Afrique : la montée des stablecoins bouleverse les paiements et les échanges transfrontaliers
Un nouveau rapport de la société Yellow Card met en lumière une tendance lourde qui façonne déjà les économies des pays en développement : l’essor des stablecoins. Ces cryptomonnaies adossées à des monnaies fortes, notamment au dollar américain, connaissent une adoption particulièrement rapide en Afrique, où elles s’imposent comme une réponse concrète aux fragilités monétaires, aux frais bancaires élevés et aux pénuries chroniques de devises.
Selon le document, les stablecoins représentent désormais 43 % du volume total des transactions en cryptomonnaies en Afrique subsaharienne. Leur utilisation s’est diffusée bien au-delà de la sphère des particuliers amateurs de crypto-actifs pour toucher directement les entreprises, les commerçants et les travailleurs indépendants. Ainsi, près d’un tiers des utilisateurs recensés par l’étude seraient des sociétés qui les emploient pour gérer leur trésorerie, régler leurs fournisseurs ou payer leurs employés.
Cette progression reflète un besoin urgent de solutions alternatives dans des économies où l’accès bancaire reste limité et où la valeur des monnaies locales est sujette à des dévaluations brutales. Le cas du Nigeria est emblématique : avec la chute du naira, le pays a enregistré plus de 22 milliards de dollars de transactions en stablecoins sur une année. Les petites et moyennes entreprises y trouvent un outil pratique pour importer des marchandises ou stabiliser leur capital, là où les banques traditionnelles n’arrivent plus à fournir suffisamment de devises étrangères.
Le phénomène dépasse largement le cadre nigérian. En Afrique du Sud, les stablecoins sont de plus en plus utilisés pour sécuriser les revenus face à l’instabilité du rand et pour régler des abonnements à des services numériques internationaux. Au Kenya et au Ghana, ils s’invitent dans le secteur agricole, où ils servent notamment à des paiements liés aux assurances-récoltes. Dans d’autres pays comme la Zambie ou l’Ouganda, les transactions transfrontalières, longtemps ralenties par le manque de liquidités en devises, s’effectuent désormais en quelques heures grâce à ces actifs numériques.
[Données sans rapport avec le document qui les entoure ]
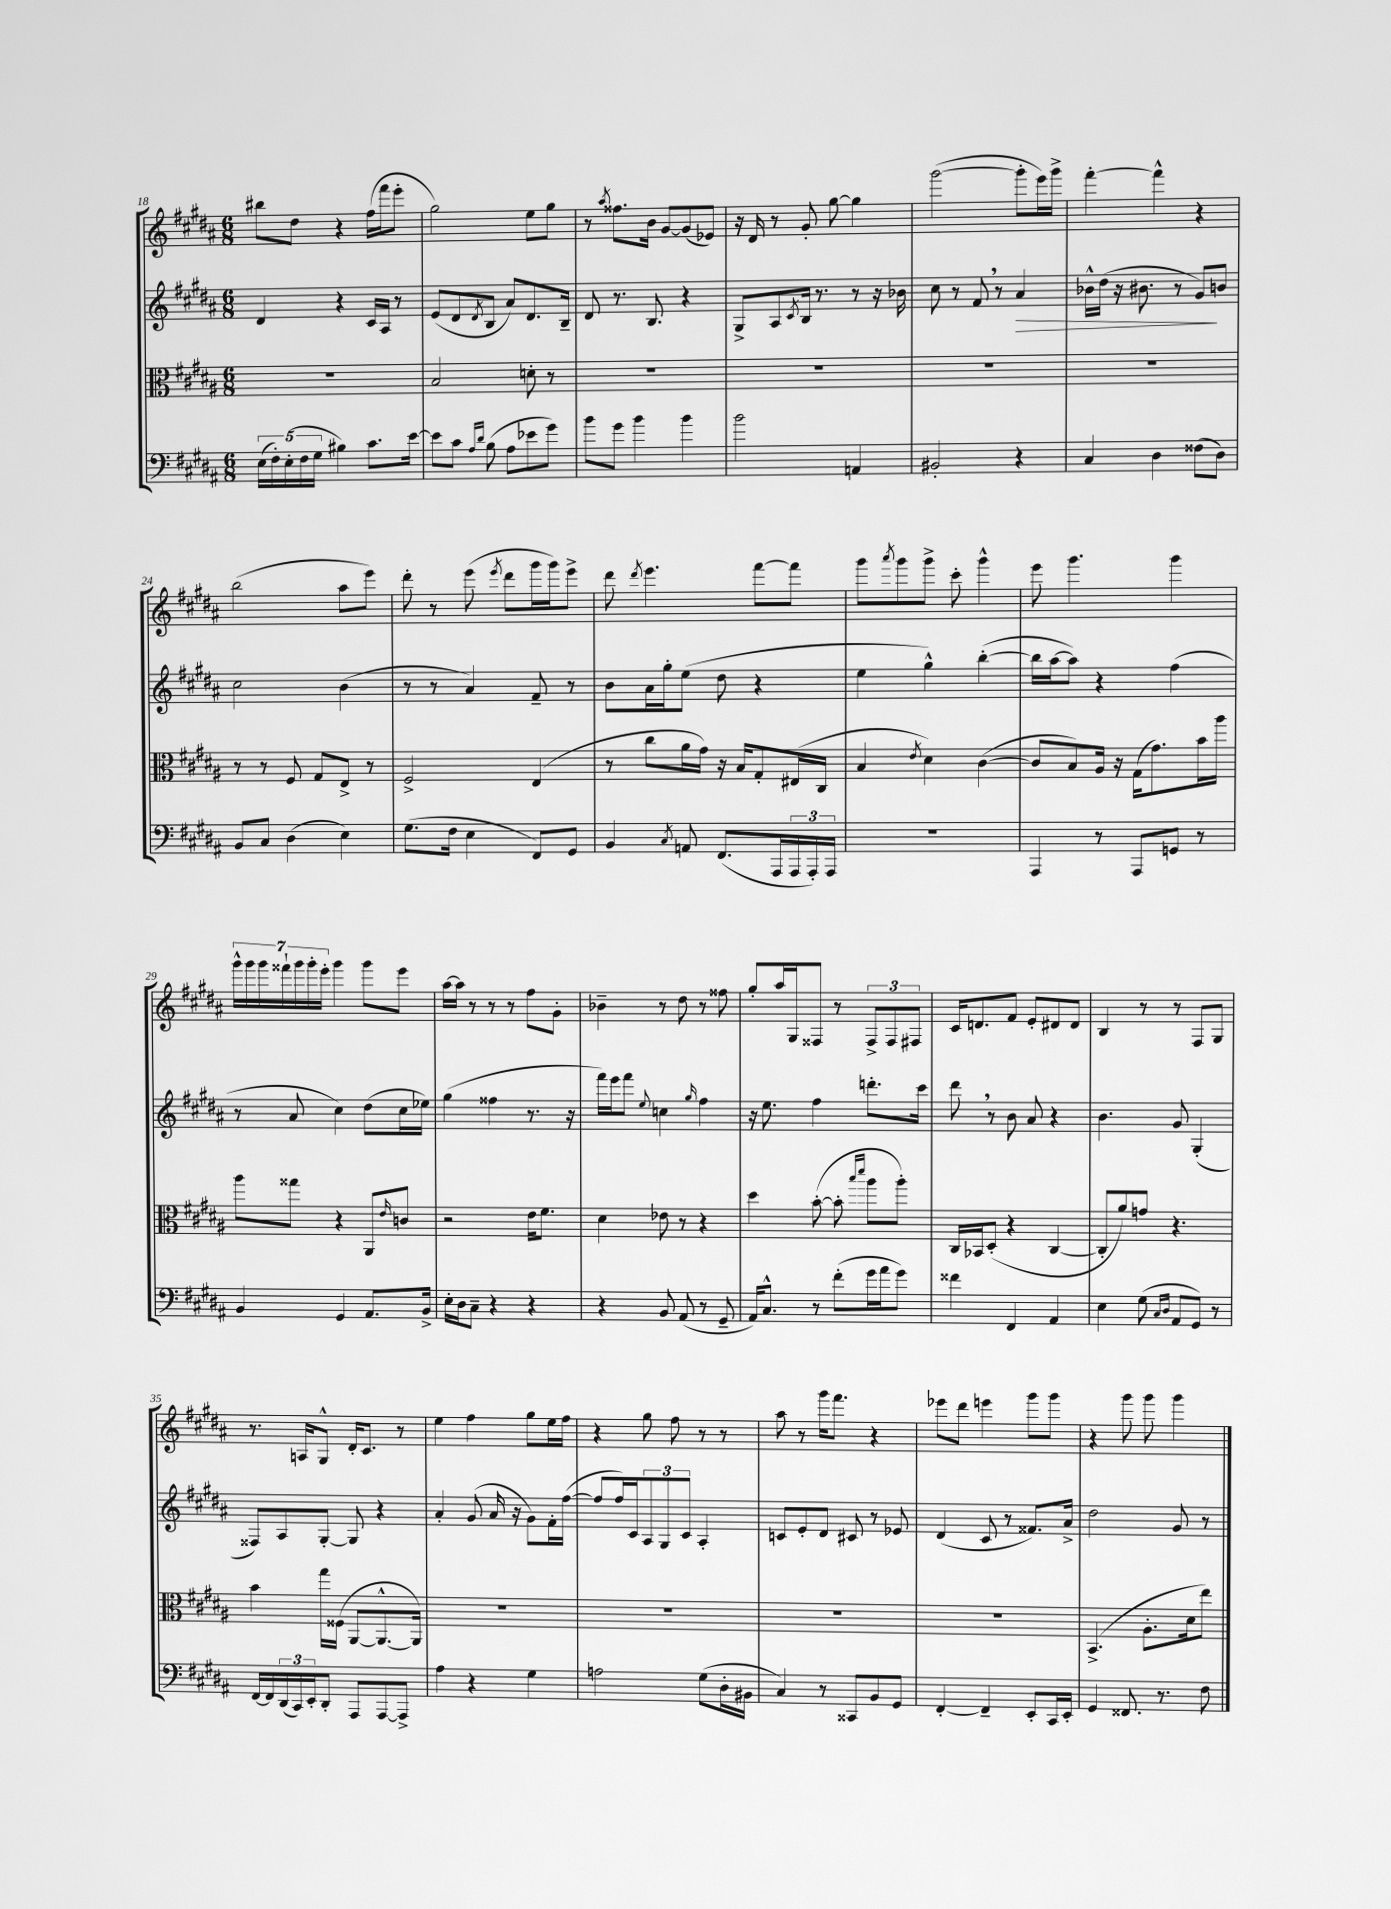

**kern	**kern	**kern	**kern
*staff4	*staff3	*staff2	*staff1
*clefF4	*clefC3	*clefG2	*clefG2
*k[f#c#g#d#a#]	*k[f#c#g#d#a#]	*k[f#c#g#d#a#]	*k[f#c#g#d#a#]
*M6/8	*M6/8	*M6/8	*M6/8
(20E	2.r	4d#	8bb#
20F#')	.	.	.
(20E'	.	.	.
.	.	.	8dd#
20F#	.	.	.
20G#	.	.	.
4B#)	.	4r	4r
8.c#	.	16c#	(16ff#
.	.	16A#	16fff#
.	.	8r	8eee'
[16e	.	.	.
=	=	=	=
8e]	2B	(8e	2gg#)
8c#	.	8d#	.
16qqA#	.	.	.
16qqd#	.	8qd#	.
(8B	.	8B	.
8A#	.	8a#)	.
8e-	8d'	8.d#	8ee
8g#)	8r	.	8gg#
.	.	16B~	.
=	=	=	=
8b	2.r	8d#	8r
.	.	.	8qaa#
8g#	.	8.r	8.ff##
4b	.	.	.
.	.	8.B	16b
.	.	.	[8g#
4b	.	4r	(8g#]
.	.	.	8e-)
=	=	=	=
2b	2.r	8G#^	16r
.	.	.	16d#
.	.	8A#	8r
.	.	8qc#	.
.	.	16B	8g#'
.	.	8.r	.
.	.	.	[8gg#
4AA	.	8r	4gg#]
.	.	16r	.
.	.	16b-	.
=	=	=	=
2BB#'	2.r	8cc#	([2ggg#
.	.	8r	.
.	.	8f#	.
.	.	8r	.
4r	.	4a#	8ggg#']
.	.	.	16eee)
.	.	.	16ggg#^
=	=	=	=
4C#	2.r	16b-^^	[4fff#'
.	.	(16dd#	.
.	.	16r	.
.	.	8.b#	.
4D#	.	.	4fff#^^]
.	.	8r	.
(8F##	.	8g#)	4r
8D#)	.	8b	.
=	=	=	=
8BB	8r	2cc#	(2bb
8C#	8r	.	.
(4D#	8F#	.	.
.	8G#	.	.
4E)	8E^	(4b	8aa#
.	8r	.	8eee)
=	=	=	=
(8.G#	2F#^	8r	8ddd#'
.	.	8r	8r
16F#	.	.	.
4E	.	4a#)	(8eee
.	.	.	8qeee
.	.	.	8ddd#
8FF#)	(4E	8f#~	16ggg#
.	.	.	16ggg#)
8GG#	.	8r	8eee^
=	=	=	=
4BB	8r	8b	8ddd#
.	.	.	8qddd#
.	8cc#	16a#	4.eee
.	.	16gg#'	.
8qC#	.	.	.
8AA	16a#	(8ee	.
.	16g#)	.	.
(8.FF#	16r	8dd#	.
.	16B	.	.
.	8G#'	4r	[8fff#
16AAA#	.	.	.
24AAA#	(16E#	.	8fff#]
24AAA#')	.	.	.
.	16C#	.	.
24AAA#	.	.	.
=	=	=	=
2.r	4B	4ee	8ggg#
.	.	.	8qaaa#
.	.	.	8ggg#
.	8qe	.	.
.	4d#)	4gg#^^)	8ggg#^
.	.	.	8ccc#'
.	([4c#	([4bb'	4ggg#^^
=	=	=	=
4AAA#	8c#]	16bb]	8eee
.	.	[16aa#	.
.	8B)	8aa#])	4.ggg#
8r	16A#	4r	.
.	16r	.	.
8AAA#	(16G#	.	.
.	8.g#)	.	.
8GG	.	(4ff#	4ggg#
8r	16b	.	.
.	16aa#	.	.
=	=	=	=
4BB	8aa#	8r	28ggg#^^
.	.	.	28ggg#
.	.	.	28ggg#
.	.	.	28fff##`
.	8gg##	8a#	.
.	.	.	28ggg#
.	.	.	28ggg#'
.	.	.	28eee'
4GG#	4r	4cc#)	4ggg#
8.AA#	8AA#	(8dd#	8ggg#
.	16qqe	.	.
.	8c	16cc#	8eee
16BB^	.	16ee-)	.
=	=	=	=
16E'	2r	(4gg#	[16aa#
16D#	.	.	16aa#]
8C#~	.	.	8r
4r	.	4ff##	8r
.	.	.	8r
4r	16e	8.r	8ff#
.	8.f#	.	.
.	.	.	8g#'
.	.	16r	.
=	=	=	=
4r	4d#	16fff#)	4b-~
.	.	16eee	.
.	.	8fff#	.
.	.	8qqee	.
8BB	8e-	4cc	8r
(8AA#	8r	.	8dd#
.	.	16qqgg#	.
8r	4r	4ff#	8r
8GG#~	.	.	8ff##
=	=	=	=
16AA#)	4dd#	16r	8gg#'
8.C#^^	.	8.ee	.
.	.	.	16aa#
.	.	.	16G#
8r	([8b'	4ff#	8F##
(8f#'	8b']	.	8r
.	16qqbb	.	.
.	16qqddd#	.	.
16g#	8aa#	8.ddd'	12F##^
16a#	.	.	.
.	.	.	12F##
8g#)	8aa#')	.	.
.	.	.	12F#
.	.	16ccc#	.
=	=	=	=
4f##	16C#	8ddd#	16c#
.	16BB-	.	8.d
.	(8D#'	8r	.
4FF#	4r	8b	8f#
.	.	8a#	8e'
4AA#	[4C#	4r	8d#
.	.	.	8d#
=	=	=	=
4E	8C#']	4.b	4B
.	8a#)	.	.
(8G#	8g	.	8r
16qqC#	.	.	.
16qqD#	.	.	.
8AA#	4.r	8g#	8r
8GG#)	.	(4G#'	8F#
8r	.	.	8G#
=	=	=	=
[16FF#	4b	8F##)	8.r
16FF#]	.	.	.
(24DD#	.	8A#	.
24CC#)	.	.	.
.	.	.	16A
24EE'	.	.	.
8DD#'	16gg#	[8G#'	8G#^^
.	(16F##	.	.
8AAA#	[8AA#	8G#]	16d#'
.	.	.	8.c#
[8AAA#	8.AA#^^_	4r	.
8AAA#^]	.	.	8r
.	16AA#])	.	.
=	=	=	=
4A#	2.r	4a#'	4ee
4r	.	(8g#	4ff#
.	.	16a#	.
.	.	16r	.
4G#	.	8g#)	8gg#
.	.	16f#'	16ee
.	.	([16ff#	16ff#
=	=	=	=
2A	2.r	8ff#]	4r
.	.	16ff#)	.
.	.	16c#	.
.	.	12A#	8gg#
.	.	12G#	.
.	.	.	8ff#
.	.	12c#	.
(8G#	.	4A#'	8r
16D#'	.	.	8r
16BB#	.	.	.
=	=	=	=
4C#)	2.r	8c	8aa#
.	.	8e'	8r
8r	.	8d#	16ggg#
.	.	.	8.fff#
8CC##	.	8c#	.
8BB	.	8r	4r
8GG#	.	8e-	.
=	=	=	=
[4FF#'	2.r	(4d#	8eee-
.	.	.	8ddd#
4FF#~]	.	8c#	4eee
.	.	8r	.
8EE'	.	8.f##)	8ggg#
16CC#	.	.	8ggg#
16EE'	.	16a#^	.
=	=	=	=
4GG#	(4.BB^	2dd#	4r
8.FF##	.	.	8ggg#
.	8.A#'	.	8ggg#
8.r	.	.	.
.	.	8g#	4ggg#
.	16d#	.	.
8F#	8ee)	8r	.
==	==	==	==
*-	*-	*-	*-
Derrière ces chiffres se dessine une transformation plus profonde : l’émergence d’un nouveau pilier de la finance numérique, façonné par les réalités des marchés émergents. À l’échelle mondiale, la capitalisation des stablecoins est passée de 5 milliards de dollars en 2020 à 230 milliards en 2025, et la majorité de cette croissance vient des économies en développement. Pour les analystes, l’Afrique illustre mieux que nulle part ailleurs le rôle structurant de ces instruments dans l’inclusion financière et la fluidité des échanges commerciaux.
Si le rapport de Yellow Card insiste sur le potentiel des stablecoins pour renforcer la résilience des économies locales, il rappelle aussi les défis qui les accompagnent : leur régulation reste encore inégale d’un pays à l’autre, et leur dépendance quasi exclusive au dollar pose la question d’une nouvelle forme de dépendance monétaire. Néanmoins, dans un contexte où les systèmes bancaires peinent à répondre aux besoins de millions d’utilisateurs, ils apparaissent de plus en plus comme une alternative crédible, voire indispensable.
L’essor des stablecoins en Afrique ne se limite donc pas à une tendance technologique. Il révèle un bouleversement silencieux des pratiques financières et un rééquilibrage progressif des échanges, où la rapidité, la stabilité et l’accessibilité prennent le pas sur les circuits traditionnels. Pour de nombreux acteurs économiques du continent, il ne s’agit pas seulement d’un choix, mais d’une nécessité.